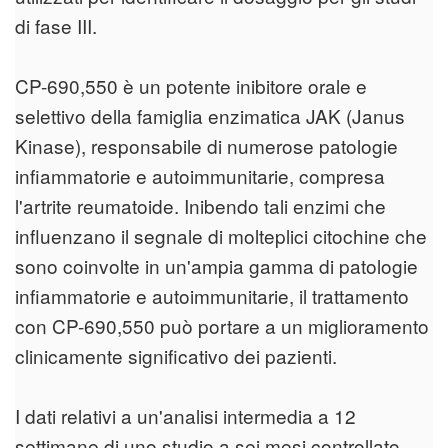
di fase III.
CP-690,550 è un potente inibitore orale e
selettivo della famiglia enzimatica JAK (Janus
Kinase), responsabile di numerose patologie
infiammatorie e autoimmunitarie, compresa
l'artrite reumatoide. Inibendo tali enzimi che
influenzano il segnale di molteplici citochine che
sono coinvolte in un'ampia gamma di patologie
infiammatorie e autoimmunitarie, il trattamento
con CP-690,550 può portare a un miglioramento
clinicamente significativo dei pazienti.
I dati relativi a un'analisi intermedia a 12
settimane di uno studio a sei mesi controllato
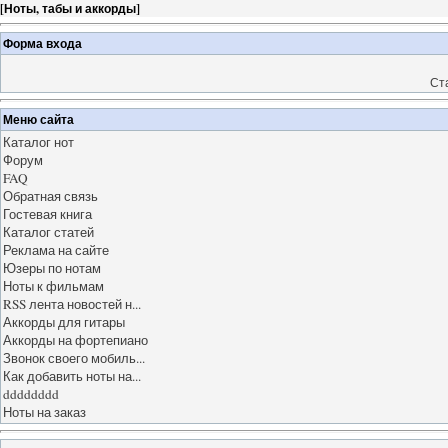
[
Ноты, табы и аккорды
]
Форма входа
Ст
Меню сайта
Каталог нот
Форум
FAQ
Обратная связь
Гостевая книга
Каталог статей
Реклама на сайте
Юзеры по нотам
Ноты к фильмам
RSS лента новостей н...
Аккорды для гитары
Аккорды на фортепиано
Звонок своего мобиль...
Как добавить ноты на...
dddddddd
Ноты на заказ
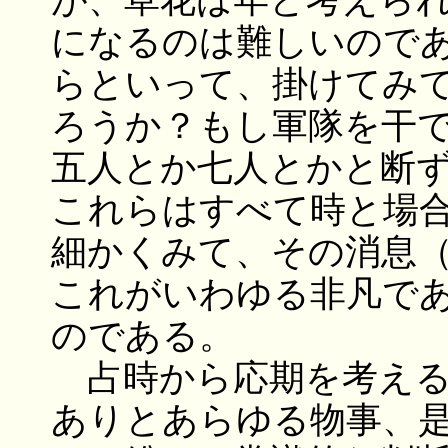
が、草花は年と考えら
になるのは難しいので
らといって、掛けてみ
ろうか？もし軍隊を干
五人とか七人とかと断
これらはすべて時と場
細かくみて、その消息
これがいわゆる非凡で
のである。
占時から応期を考える
ありとあらゆる物事、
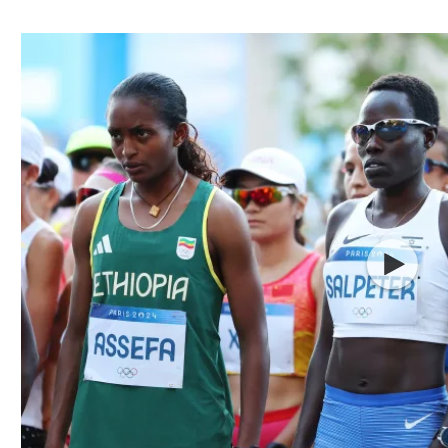
ל אביב
ליגה טורקית
תל אביב
ליגה סינית
חיפה
ליגה ברזילאית
באר שבע
ליגות נוספות
תניה
דה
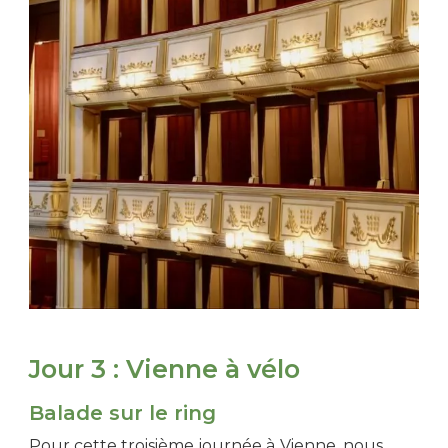
Jour 3 : Vienne à vélo
Balade sur le ring
Pour cette troisième journée à Vienne, nous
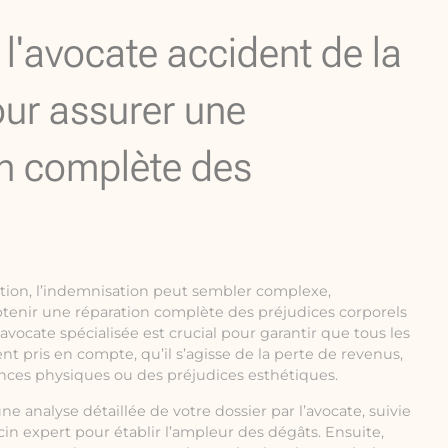
e l'avocate accident de la
our assurer une
n complète des
ation, l’indemnisation peut sembler complexe,
btenir une réparation complète des préjudices corporels
 avocate spécialisée est crucial pour garantir que tous les
nt pris en compte, qu’il s’agisse de la perte de revenus,
ances physiques ou des préjudices esthétiques.
analyse détaillée de votre dossier par l’avocate, suivie
n expert pour établir l’ampleur des dégâts. Ensuite,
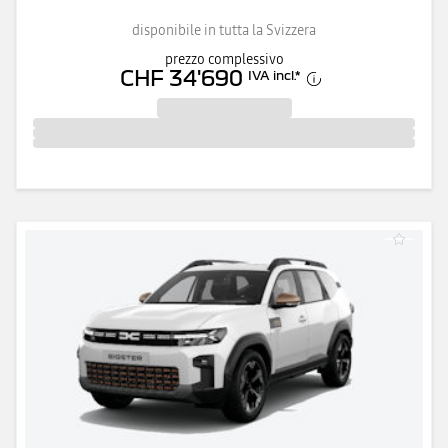
disponibile in tutta la Svizzera
prezzo complessivo
CHF 34'690
IVA incl.
*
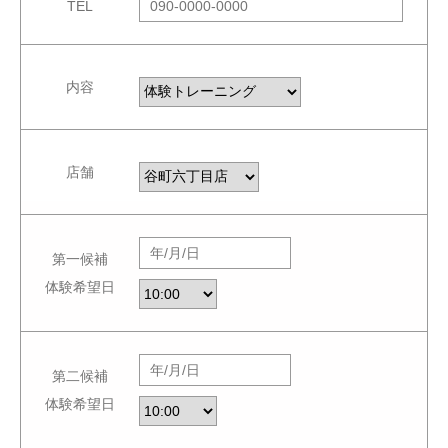
TEL
内容
店舗
第一候補
体験希望日
第二候補
体験希望日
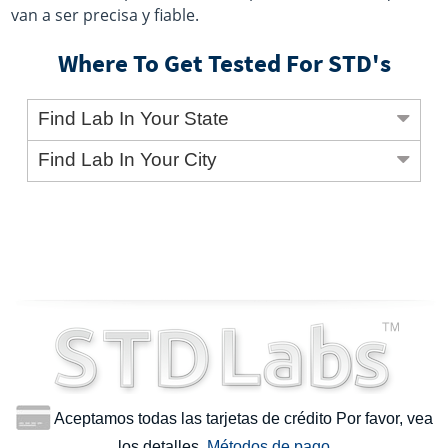
van a ser precisa y fiable.
Where To Get Tested For STD's
Find Lab In Your State
Find Lab In Your City
Aceptamos todas las tarjetas de crédito Por favor, vea
los detalles.
Métodos de pago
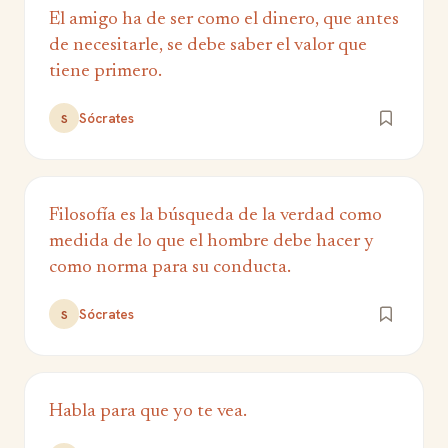
El amigo ha de ser como el dinero, que antes
de necesitarle, se debe saber el valor que
tiene primero.
Sócrates
S
Filosofía es la búsqueda de la verdad como
medida de lo que el hombre debe hacer y
como norma para su conducta.
Sócrates
S
Habla para que yo te vea.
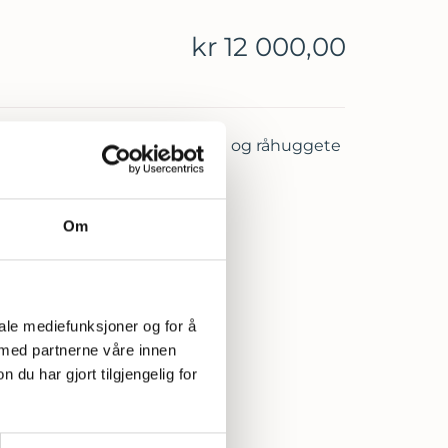
kr 12 000,00
Polert fremside, saget bakside og råhuggete
Om
iale mediefunksjoner og for å
 med partnerne våre innen
u har gjort tilgjengelig for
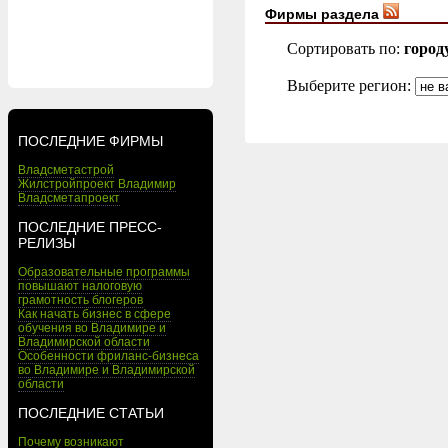
Фирмы раздела
Сортировать по:
город
Выберите регион:
ПОСЛЕДНИЕ ФИРМЫ
Владсметастрой
Жилстройпроект Владимир
Владсметапроект
ПОСЛЕДНИЕ ПРЕСС-
РЕЛИЗЫ
Образовательные программы
повышают налоговую
грамотность блогеров
Как начать бизнес в сфере
обучения во Владимире и
Владимирской области
Особенности фриланс-бизнеса
во Владимире и Владимирской
области
ПОСЛЕДНИЕ СТАТЬИ
Почему возникают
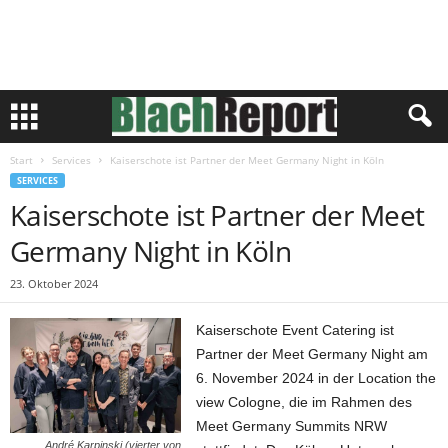
Start
Services
Kaiserschote ist Partner der Meet Germany Night in Köln
SERVICES
Kaiserschote ist Partner der Meet
Germany Night in Köln
23. Oktober 2024
Kaiserschote Event Catering ist
Partner der Meet Germany Night am
6. November 2024 in der Location the
view Cologne, die im Rahmen des
Meet Germany Summits NRW
André Karpinski (vierter von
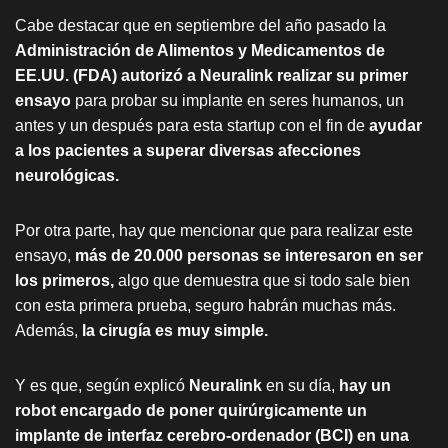
Cabe destacar que en septiembre del año pasado la
Administración de Alimentos y Medicamentos de
EE.UU. (FDA) autorizó a Neuralink realizar su primer
ensayo
para probar su implante en seres humanos, un
antes y un después para esta startup con el fin de
ayudar
a los pacientes a superar diversas afecciones
neurológicas.
Por otra parte, hay que mencionar que para realizar este
ensayo,
más de 20.000 personas se interesaron en ser
los primeros,
algo que demuestra que si todo sale bien
con esta primera prueba, seguro habrán muchas más.
Además,
la cirugía es muy simple.
Y es que, según explicó
Neuralink
en su día,
hay un
robot encargado de poner quirúrgicamente un
implante de interfaz cerebro-ordenador (BCI) en una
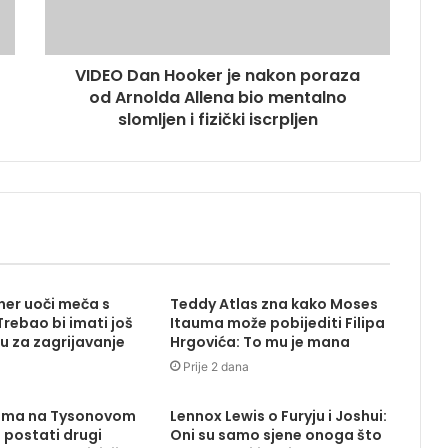
VIDEO Dan Hooker je nakon poraza
od Arnolda Allena bio mentalno
slomljen i fizički iscrpljen
ener uoči meča s
Teddy Atlas zna kako Moses
rebao bi imati još
Itauma može pobijediti Filipa
u za zagrijavanje
Hrgovića: To mu je mana
Prije 2 dana
uma na Tysonovom
Lennox Lewis o Furyju i Joshui:
 postati drugi
Oni su samo sjene onoga što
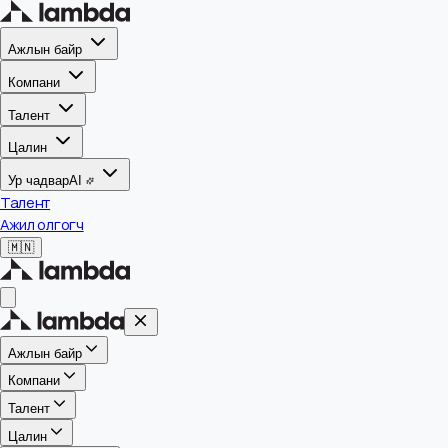
Ажлын байр
Компани
Талент
Цалин
Ур чадвар
AI
Талент
Ажил олгогч
🇲🇳
Ажлын байр
Компани
Талент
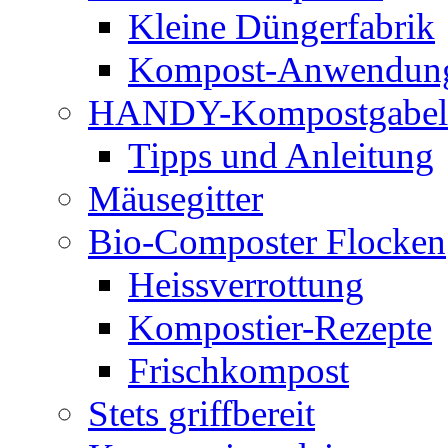
Kleine Düngerfabrik
Kompost-Anwendun
HANDY-Kompostgabel
Tipps und Anleitung
Mäusegitter
Bio-Composter Flocken
Heissverrottung
Kompostier-Rezepte
Frischkompost
Stets griffbereit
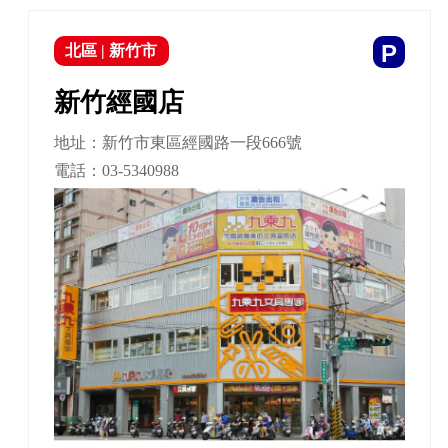
P
北區
|
新竹市
新竹經國店
地址：新竹市東區經國路一段666號
電話：
03-5340988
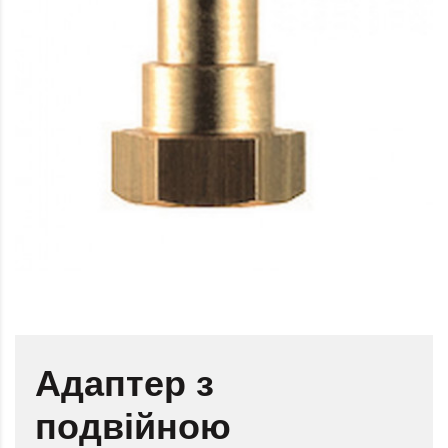
Адаптер з
подвійною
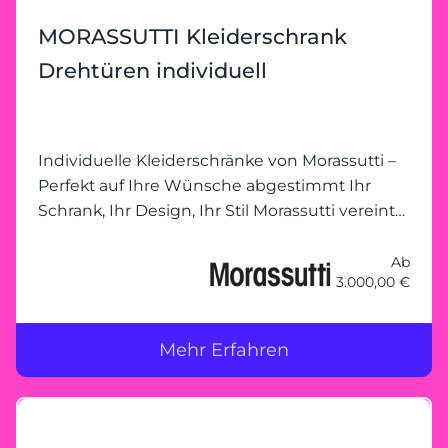
Ihnen geplant zu werden. Heider
MORASSUTTI Kleiderschrank
Wohnambiente freut sich auf Ihren Besuch!
Drehtüren individuell
Individuelle Kleiderschränke von Morassutti –
Perfekt auf Ihre Wünsche abgestimmt Ihr
Schrank, Ihr Design, Ihr Stil Morassutti vereint
Funktionalität mit modernem Design und
ermöglicht individuelle
Ab
3.000,00 €
Kleiderschranklösungen, die genau auf Ihre
Bedürfnisse zugeschnitten sind. Ob kompakte
Schränke mit Schiebetüren, großzügige
Mehr Erfahren
begehbare Schranklösungen oder innovative
Stauraumkonzepte – bei Morassutti bleibt kein
Wunsch offen. Gemeinsam planen – Ihre
Vorstellungen im Mittelpunkt Unser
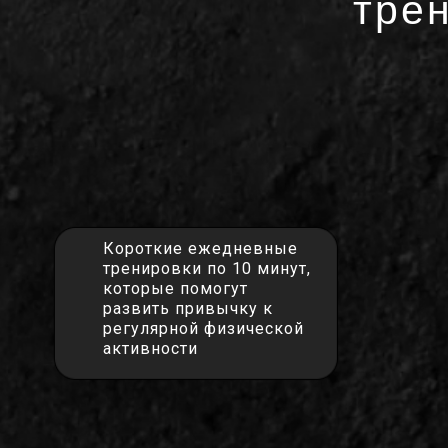
тре
Короткие ежедневные
тренировки по 10 минут,
которые помогут
развить привычку к
регулярной физической
активности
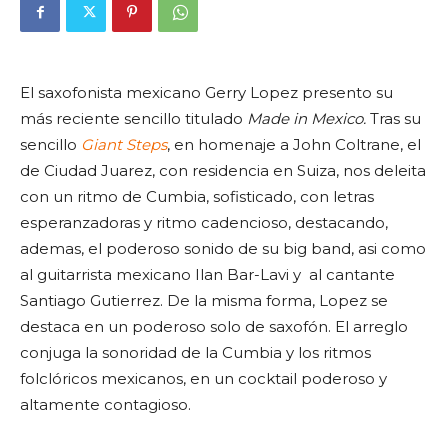
El saxofonista mexicano Gerry Lopez presento su
más reciente sencillo titulado
Made in Mexico.
Tras su
sencillo
Giant Steps
, en homenaje a John Coltrane, el
de Ciudad Juarez, con residencia en Suiza, nos deleita
con un ritmo de Cumbia, sofisticado, con letras
esperanzadoras y ritmo cadencioso, destacando,
ademas, el poderoso sonido de su big band, asi como
al guitarrista mexicano Ilan Bar-Lavi y al cantante
Santiago Gutierrez. De la misma forma, Lopez se
destaca en un poderoso solo de saxofón. El arreglo
conjuga la sonoridad de la Cumbia y los ritmos
folclóricos mexicanos, en un cocktail poderoso y
altamente contagioso.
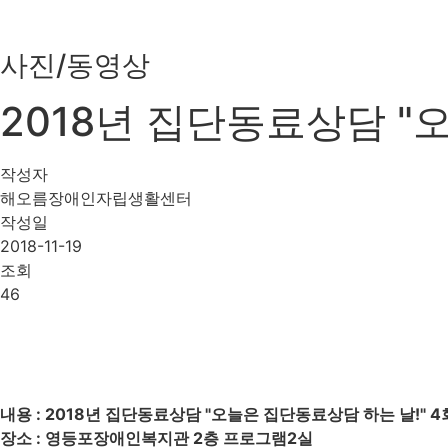
사진/동영상
2018년 집단동료상담 "
작성자
해오름장애인자립생활센터
작성일
2018-11-19
조회
46
내용 : 2018년 집단동료상담 "오늘은 집단동료상담 하는 날!" 
장소 : 영등포장애인복지관 2층 프로그램2실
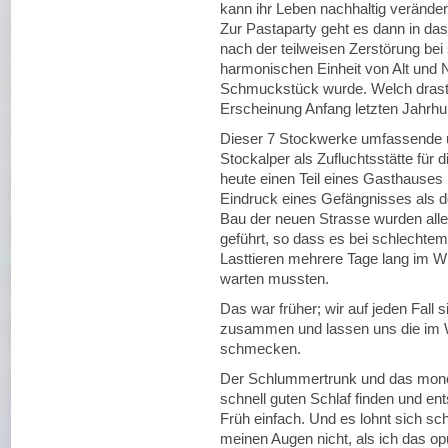
kann ihr Leben nachhaltig veränder
Zur Pastaparty geht es dann in d
nach der teilweisen Zerstörung bei
harmonischen Einheit von Alt und 
Schmuckstück wurde. Welch drast
Erscheinung Anfang letzten Jahrhu
Dieser 7 Stockwerke umfassende u
Stockalper als Zufluchtsstätte für 
heute einen Teil eines Gasthauses
Eindruck eines Gefängnisses als d
Bau der neuen Strasse wurden alle
geführt, so dass es bei schlechte
Lasttieren mehrere Tage lang im 
warten mussten.
Das war früher; wir auf jeden Fall
zusammen und lassen uns die im W
schmecken.
Der Schlummertrunk und das monot
schnell guten Schlaf finden und ent
Früh einfach. Und es lohnt sich s
meinen Augen nicht, als ich das o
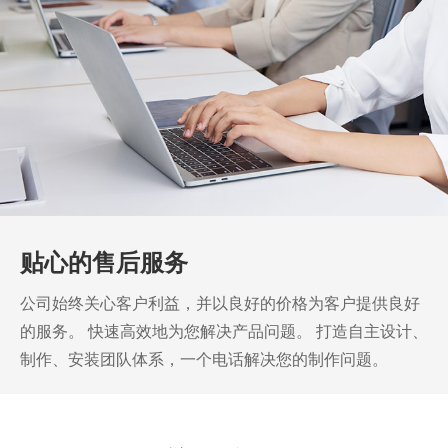
贴心的售后服务
公司始终关心客户利益，并以良好的价格为客户提供良好
的服务。
快速高效地为您解决产品问题。
打造自主设计、
制作、安装团队体系，一个电话解决您的制作问题。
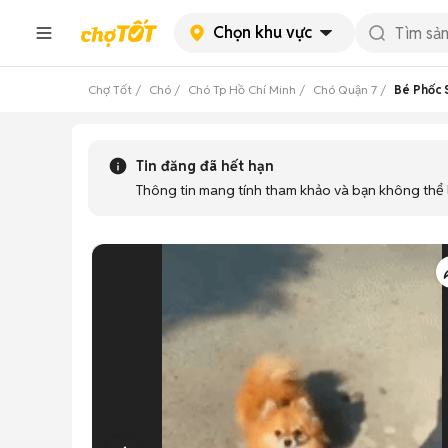
Chọn khu vực
Chợ Tốt
Chó
Chó Tp Hồ Chí Minh
Chó Quận 7
Bé Phốc S
Tin đăng đã hết hạn
Thông tin mang tính tham khảo và bạn không thể l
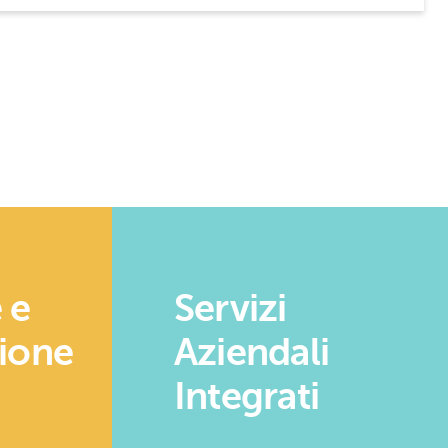
 e
Servizi
zione
Aziendali
Integrati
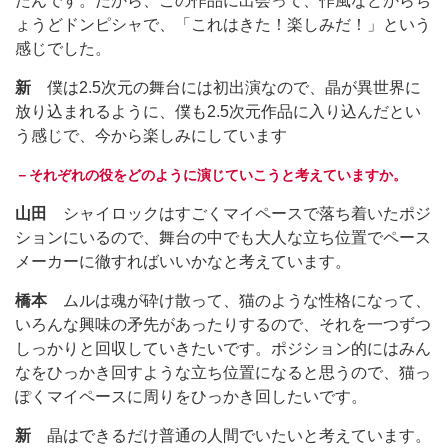
たんです。だから、この作品に出会って、作風などからち
ょうどドンピシャで、「これはきた！楽しみだ！」という
感じでした。
新
僕は2.5次元の舞台には初出演なので、晶が異世界に
放り込まれるように、僕も2.5次元作品に入り込んだとい
う感じで、今から楽しみにしています
－それぞれの役をどのように演じていこうと考えていますか。
山田
シャイロックはすごくマイペースで落ち着いたポジ
ションにいるので、舞台の中でも大人な立ち位置でペース
メーカーに徹すればいいかなと考えています。
橋本
ムルは魂が砕け散って、猫のような性格になって、
いろんな興味の矛先があったりするので、それを一つずつ
しっかりと回収していきたいです。ポジション的にはみん
なをひっかき回すような立ち位置になると思うので、猫っ
ぽくマイペースに周りをひっかき回したいです。
新
晶はできるだけ普通の人間でいたいと考えています。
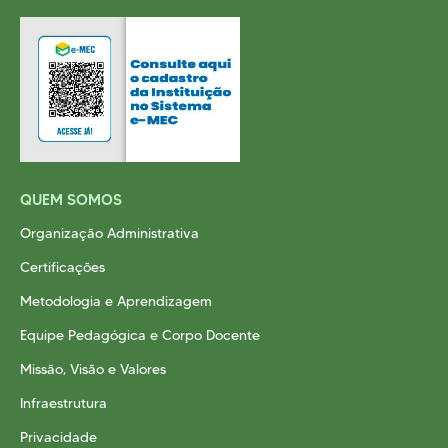
QUEM SOMOS
Organização Administrativa
Certificações
Metodologia e Aprendizagem
Equipe Pedagógica e Corpo Docente
Missão, Visão e Valores
Infraestrutura
Privacidade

* TASK GOAL
Write out everything from the line containing "Jour 3 : Vienne à vélo" down to the line containing "Почему возникают", both of those lines included, leaving out the pictures.

* ANSWER FOR THIS EXERCISE
Jour 3 : Vienne à vélo
Balade sur le ring
Pour cette troisième journée à Vienne, nous
e l'avocate accident de la
our assurer une
n complète des
ation, l’indemnisation peut sembler complexe,
btenir une réparation complète des préjudices corporels
 avocate spécialisée est crucial pour garantir que tous les
nt pris en compte, qu’il s’agisse de la perte de revenus,
ances physiques ou des préjudices esthétiques.
analyse détaillée de votre dossier par l’avocate, suivie
n expert pour établir l’ampleur des dégâts. Ensuite,
disponibile in tutta la Svizzera
prezzo complessivo
CHF 34'690
IVA incl.
*
TEL
内容
店舗
第一候補
体験希望日
第二候補
体験希望日
van a ser precisa y fiable.
Where To Get Tested For STD's
Find Lab In Your State
Find Lab In Your City
Aceptamos todas las tarjetas de crédito Por favor, vea
los detalles.
Métodos de pago
El amigo ha de ser como el dinero, que antes
de necesitarle, se debe saber el valor que
tiene primero.
Sócrates
S
Filosofía es la búsqueda de la verdad como
medida de lo que el hombre debe hacer y
como norma para su conducta.
Sócrates
S
Habla para que yo te vea.
kr 12 000,00
Polert fremside, saget bakside og råhuggete
Om
iale mediefunksjoner og for å
 med partnerne våre innen
u har gjort tilgjengelig for
Фирмы раздела
Сортировать по:
город
Выберите регион:
ПОСЛЕДНИЕ ФИРМЫ
Владсметастрой
Жилстройпроект Владимир
Владсметапроект
ПОСЛЕДНИЕ ПРЕСС-
РЕЛИЗЫ
Образовательные программы
повышают налоговую
грамотность блогеров
Как начать бизнес в сфере
обучения во Владимире и
Владимирской области
Особенности фриланс-бизнеса
во Владимире и Владимирской
области
ПОСЛЕДНИЕ СТАТЬИ
Почему возникают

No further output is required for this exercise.